## THE TASK
Write out nothing except the lines of the entries below, from the first through the one containing "Handling of Solid Waste and Hazardous Waste", exactly and without pictures.

## DATASET CONTENT
###

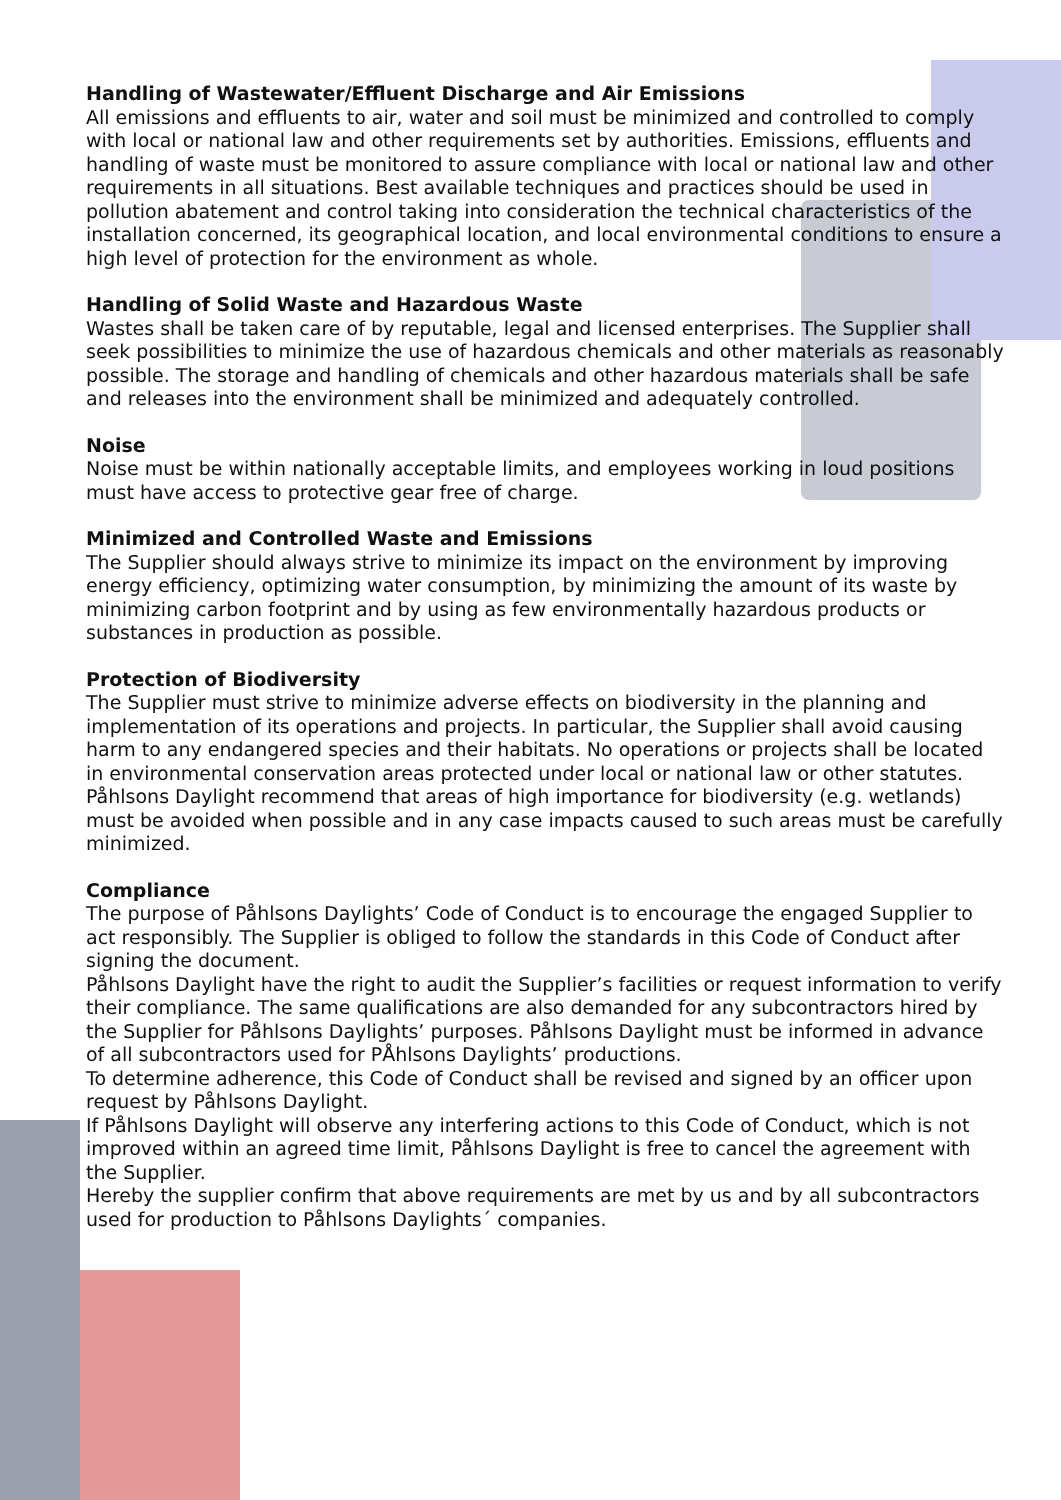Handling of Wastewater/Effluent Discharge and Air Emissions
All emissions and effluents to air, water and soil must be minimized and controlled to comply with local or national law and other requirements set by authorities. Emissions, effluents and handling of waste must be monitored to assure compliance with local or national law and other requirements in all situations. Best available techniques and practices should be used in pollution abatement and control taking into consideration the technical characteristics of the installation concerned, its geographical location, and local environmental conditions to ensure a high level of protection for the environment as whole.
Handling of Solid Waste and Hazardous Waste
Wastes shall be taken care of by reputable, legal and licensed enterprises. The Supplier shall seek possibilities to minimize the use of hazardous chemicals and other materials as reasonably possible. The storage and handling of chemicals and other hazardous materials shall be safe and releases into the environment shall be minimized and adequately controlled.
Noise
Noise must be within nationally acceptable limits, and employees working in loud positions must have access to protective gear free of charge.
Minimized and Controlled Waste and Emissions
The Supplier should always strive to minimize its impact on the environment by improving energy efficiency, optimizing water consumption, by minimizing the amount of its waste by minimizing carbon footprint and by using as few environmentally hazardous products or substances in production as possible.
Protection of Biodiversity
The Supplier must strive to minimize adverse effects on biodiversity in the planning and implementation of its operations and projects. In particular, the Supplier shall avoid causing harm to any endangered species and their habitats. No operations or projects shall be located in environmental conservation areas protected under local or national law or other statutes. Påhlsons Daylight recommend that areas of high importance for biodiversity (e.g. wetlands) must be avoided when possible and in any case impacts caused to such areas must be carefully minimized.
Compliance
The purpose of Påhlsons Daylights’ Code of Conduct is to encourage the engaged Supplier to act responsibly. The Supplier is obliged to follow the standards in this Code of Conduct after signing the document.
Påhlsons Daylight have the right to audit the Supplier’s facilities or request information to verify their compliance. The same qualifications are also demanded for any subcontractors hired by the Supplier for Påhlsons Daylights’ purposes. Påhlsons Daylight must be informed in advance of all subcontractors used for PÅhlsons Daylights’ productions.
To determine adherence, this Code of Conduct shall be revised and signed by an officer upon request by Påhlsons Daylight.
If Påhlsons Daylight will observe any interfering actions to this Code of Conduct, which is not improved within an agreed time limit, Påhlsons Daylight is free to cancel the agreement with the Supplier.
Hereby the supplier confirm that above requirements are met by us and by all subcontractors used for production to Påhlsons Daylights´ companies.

###

## ANSWER SPACE
Handling of Wastewater/Effluent Discharge and Air Emissions
All emissions and effluents to air, water and soil must be minimized and controlled to comply with local or national law and other requirements set by authorities. Emissions, effluents and handling of waste must be monitored to assure compliance with local or national law and other requirements in all situations. Best available techniques and practices should be used in pollution abatement and control taking into consideration the technical characteristics of the installation concerned, its geographical location, and local environmental conditions to ensure a high level of protection for the environment as whole.
Handling of Solid Waste and Hazardous Waste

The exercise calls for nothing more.